Line for line, return the data exactly, omitting all pictures.

↓

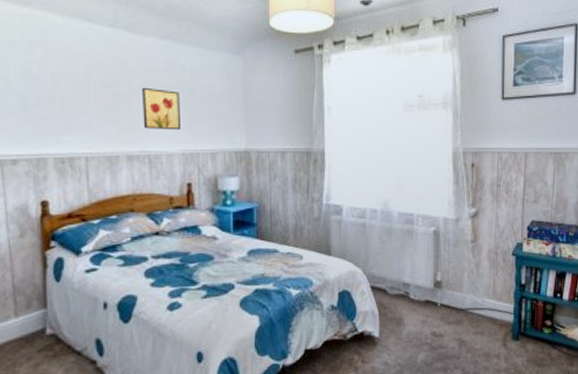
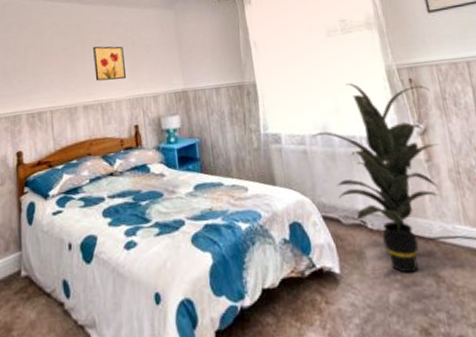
indoor plant: none [372,162,488,338] -> present [312,83,439,273]

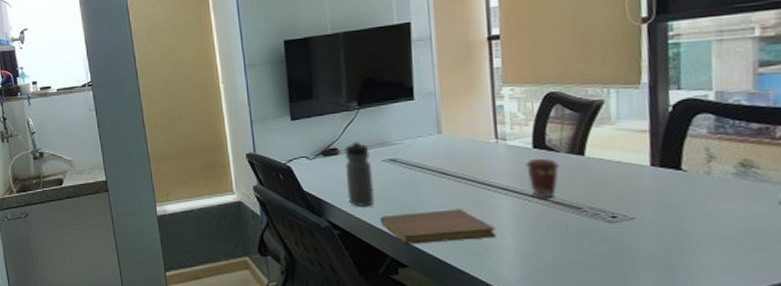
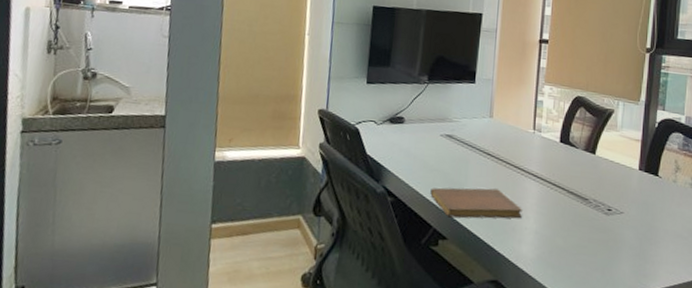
water bottle: present [345,140,375,206] -> none [405,112,431,177]
coffee cup: present [526,159,560,199] -> none [553,152,577,188]

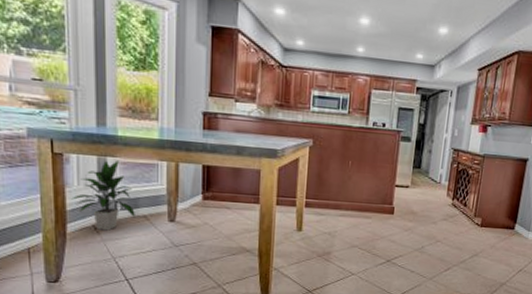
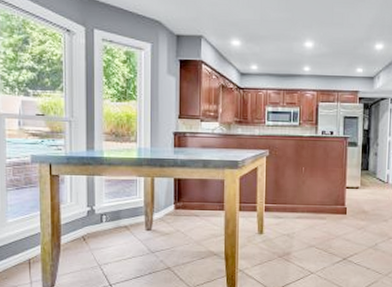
indoor plant: present [70,159,135,231] -> none [64,177,118,241]

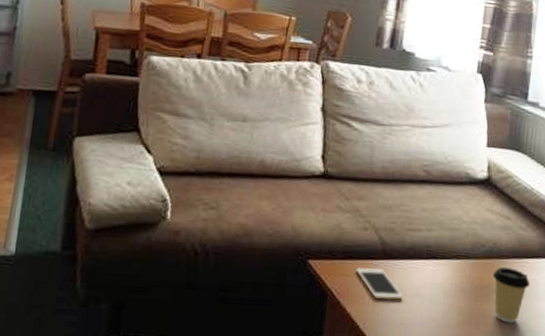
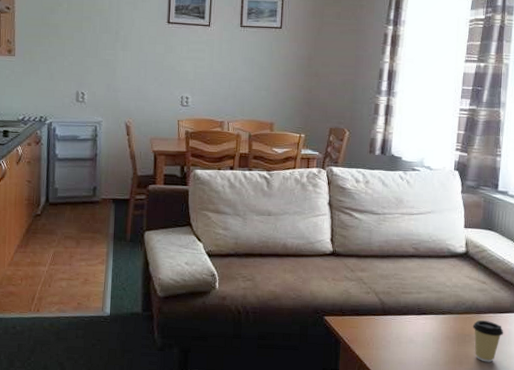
cell phone: present [356,267,403,300] -> none [361,322,400,345]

↑

FINAL ANSWER:
indoor plant: none [372,162,488,338] -> present [312,83,439,273]

water bottle: present [345,140,375,206] -> none [405,112,431,177]
coffee cup: present [526,159,560,199] -> none [553,152,577,188]

indoor plant: present [70,159,135,231] -> none [64,177,118,241]

cell phone: present [356,267,403,300] -> none [361,322,400,345]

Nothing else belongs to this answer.